Objective: The purpose of this study was to demonstrate the feasibility of using hyperpolarized carbon-13 (13C) metabolic imaging with [1-13C]-labeled pyruvate for evaluating real-time in vivo metabolism of orthotopic diffuse intrinsic pontine glioma (DIPG) xenografts.
Materials and methods: 3D 13C magnetic resonance spectroscopic imaging (MRSI) data were acquired on a 3T scanner from 8 rats that had been implanted with human-derived DIPG cells in the brainstem and 5 healthy controls, following injection of 2.5 mL (100 mM) hyperpolarized [1-13C]-pyruvate.

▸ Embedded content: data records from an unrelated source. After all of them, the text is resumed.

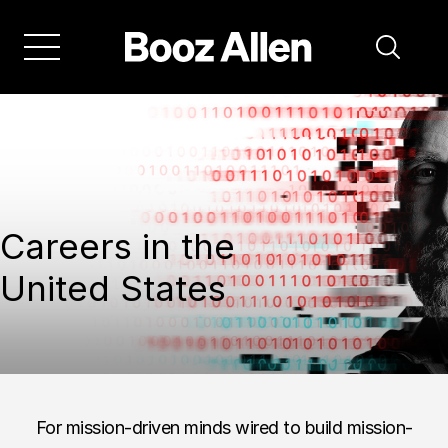
Careers in the
United States
For mission-driven minds wired to build mission-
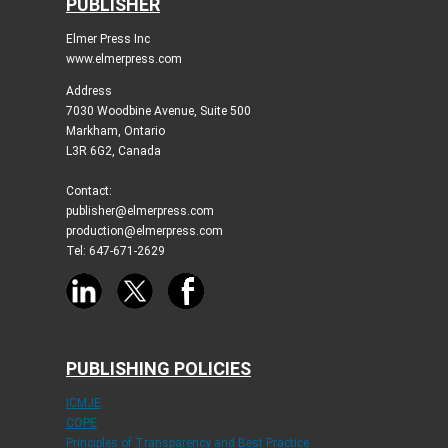
PUBLISHER
Elmer Press Inc
www.elmerpress.com
Address
7030 Woodbine Avenue, Suite 500
Markham, Ontario
L3R 6G2, Canada
Contact:
publisher@elmerpress.com
production@elmerpress.com
Tel: 647-671-2629
PUBLISHING POLICIES
ICMJE
COPE
Principles of Transparency and Best Practice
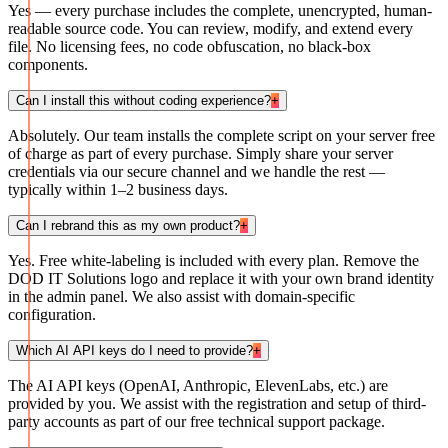
Yes — every purchase includes the complete, unencrypted, human-
readable source code. You can review, modify, and extend every
file. No licensing fees, no code obfuscation, no black-box
components.
Can I install this without coding experience?
+
Absolutely. Our team installs the complete script on your server free
of charge as part of every purchase. Simply share your server
credentials via our secure channel and we handle the rest —
typically within 1–2 business days.
Can I rebrand this as my own product?
+
Yes. Free white-labeling is included with every plan. Remove the
DOD IT Solutions logo and replace it with your own brand identity
in the admin panel. We also assist with domain-specific
configuration.
Which AI API keys do I need to provide?
+
The AI API keys (OpenAI, Anthropic, ElevenLabs, etc.) are
provided by you. We assist with the registration and setup of third-
party accounts as part of our free technical support package.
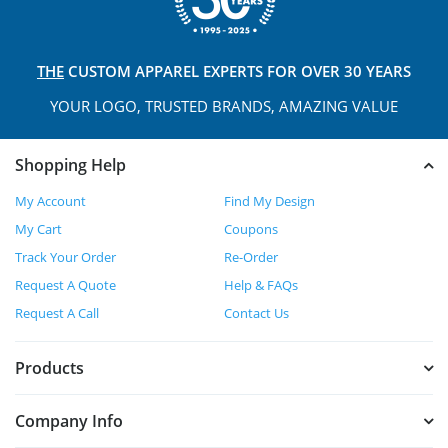
THE
CUSTOM APPAREL
EXPERTS FOR OVER 30 YEARS
YOUR LOGO, TRUSTED
BRANDS, AMAZING VALUE
Shopping Help
My Account
Find My Design
My Cart
Coupons
Track Your Order
Re-Order
Request A Quote
Help & FAQs
Request A Call
Contact Us
Products
Company Info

Results: Anatomical images from DIPG-bearing rats characteristically exhibited T2-hyperintensity throughout the cerebellum and pons that was not accompanied by contrast enhancement. Evaluation of real-time in vivo13C spectroscopic data revealed ratios of lactate-to-pyruvate (p < 0.002), lactate-to-total carbon (p < 0.002), and normalized lactate (p < 0.002) that were significantly higher in T2 lesions harboring tumor relative to corresponding values of healthy normal brain. Elevated levels of lactate in lesions demonstrated a distinct metabolic profile that was associated with infiltrative, viable tumor recapitulating the histopathology of pediatric DIPG.
Conclusions: Results from this study characterized pyruvate and lactate metabolism in orthotopic DIPG xenografts and suggest that hyperpolarized 13C MRSI may serve as a noninvasive imaging technique for in vivo monitoring of biochemical processes in patients with DIPG.